HOW TO COMPLETE THIS TASK: Please output the data exactly, without omitting anything.

SUPPLIED MATERIAL:
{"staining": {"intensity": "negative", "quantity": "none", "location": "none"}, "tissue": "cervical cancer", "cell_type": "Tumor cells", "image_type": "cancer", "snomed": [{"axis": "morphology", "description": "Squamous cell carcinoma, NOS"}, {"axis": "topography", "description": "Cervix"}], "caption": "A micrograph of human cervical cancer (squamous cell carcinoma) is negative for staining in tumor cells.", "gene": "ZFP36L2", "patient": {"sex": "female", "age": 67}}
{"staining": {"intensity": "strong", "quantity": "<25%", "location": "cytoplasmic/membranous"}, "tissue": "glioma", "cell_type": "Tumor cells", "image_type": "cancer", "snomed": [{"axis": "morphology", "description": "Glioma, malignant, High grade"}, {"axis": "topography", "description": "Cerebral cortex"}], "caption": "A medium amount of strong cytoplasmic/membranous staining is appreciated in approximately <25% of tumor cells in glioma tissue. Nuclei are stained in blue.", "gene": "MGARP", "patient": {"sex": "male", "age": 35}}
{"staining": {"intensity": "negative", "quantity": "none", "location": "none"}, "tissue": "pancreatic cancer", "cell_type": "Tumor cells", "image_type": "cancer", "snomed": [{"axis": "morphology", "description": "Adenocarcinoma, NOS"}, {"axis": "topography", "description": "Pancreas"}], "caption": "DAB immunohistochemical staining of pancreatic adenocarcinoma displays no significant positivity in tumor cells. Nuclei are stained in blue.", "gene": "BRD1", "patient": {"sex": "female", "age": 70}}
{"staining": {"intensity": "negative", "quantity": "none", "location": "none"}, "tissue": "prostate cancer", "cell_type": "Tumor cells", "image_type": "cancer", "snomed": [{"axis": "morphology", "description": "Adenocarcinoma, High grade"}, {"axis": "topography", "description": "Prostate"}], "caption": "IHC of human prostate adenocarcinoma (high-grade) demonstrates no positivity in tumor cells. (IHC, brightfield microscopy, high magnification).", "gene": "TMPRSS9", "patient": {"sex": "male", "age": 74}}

PROBLEM SOLUTION:
{"staining": {"intensity": "negative", "quantity": "none", "location": "none"}, "tissue": "cervical cancer", "cell_type": "Tumor cells", "image_type": "cancer", "snomed": [{"axis": "morphology", "description": "Squamous cell carcinoma, NOS"}, {"axis": "topography", "description": "Cervix"}], "caption": "A micrograph of human cervical cancer (squamous cell carcinoma) is negative for staining in tumor cells.", "gene": "ZFP36L2", "patient": {"sex": "female", "age": 67}}
{"staining": {"intensity": "strong", "quantity": "<25%", "location": "cytoplasmic/membranous"}, "tissue": "glioma", "cell_type": "Tumor cells", "image_type": "cancer", "snomed": [{"axis": "morphology", "description": "Glioma, malignant, High grade"}, {"axis": "topography", "description": "Cerebral cortex"}], "caption": "A medium amount of strong cytoplasmic/membranous staining is appreciated in approximately <25% of tumor cells in glioma tissue. Nuclei are stained in blue.", "gene": "MGARP", "patient": {"sex": "male", "age": 35}}
{"staining": {"intensity": "negative", "quantity": "none", "location": "none"}, "tissue": "pancreatic cancer", "cell_type": "Tumor cells", "image_type": "cancer", "snomed": [{"axis": "morphology", "description": "Adenocarcinoma, NOS"}, {"axis": "topography", "description": "Pancreas"}], "caption": "DAB immunohistochemical staining of pancreatic adenocarcinoma displays no significant positivity in tumor cells. Nuclei are stained in blue.", "gene": "BRD1", "patient": {"sex": "female", "age": 70}}
{"staining": {"intensity": "negative", "quantity": "none", "location": "none"}, "tissue": "prostate cancer", "cell_type": "Tumor cells", "image_type": "cancer", "snomed": [{"axis": "morphology", "description": "Adenocarcinoma, High grade"}, {"axis": "topography", "description": "Prostate"}], "caption": "IHC of human prostate adenocarcinoma (high-grade) demonstrates no positivity in tumor cells. (IHC, brightfield microscopy, high magnification).", "gene": "TMPRSS9", "patient": {"sex": "male", "age": 74}}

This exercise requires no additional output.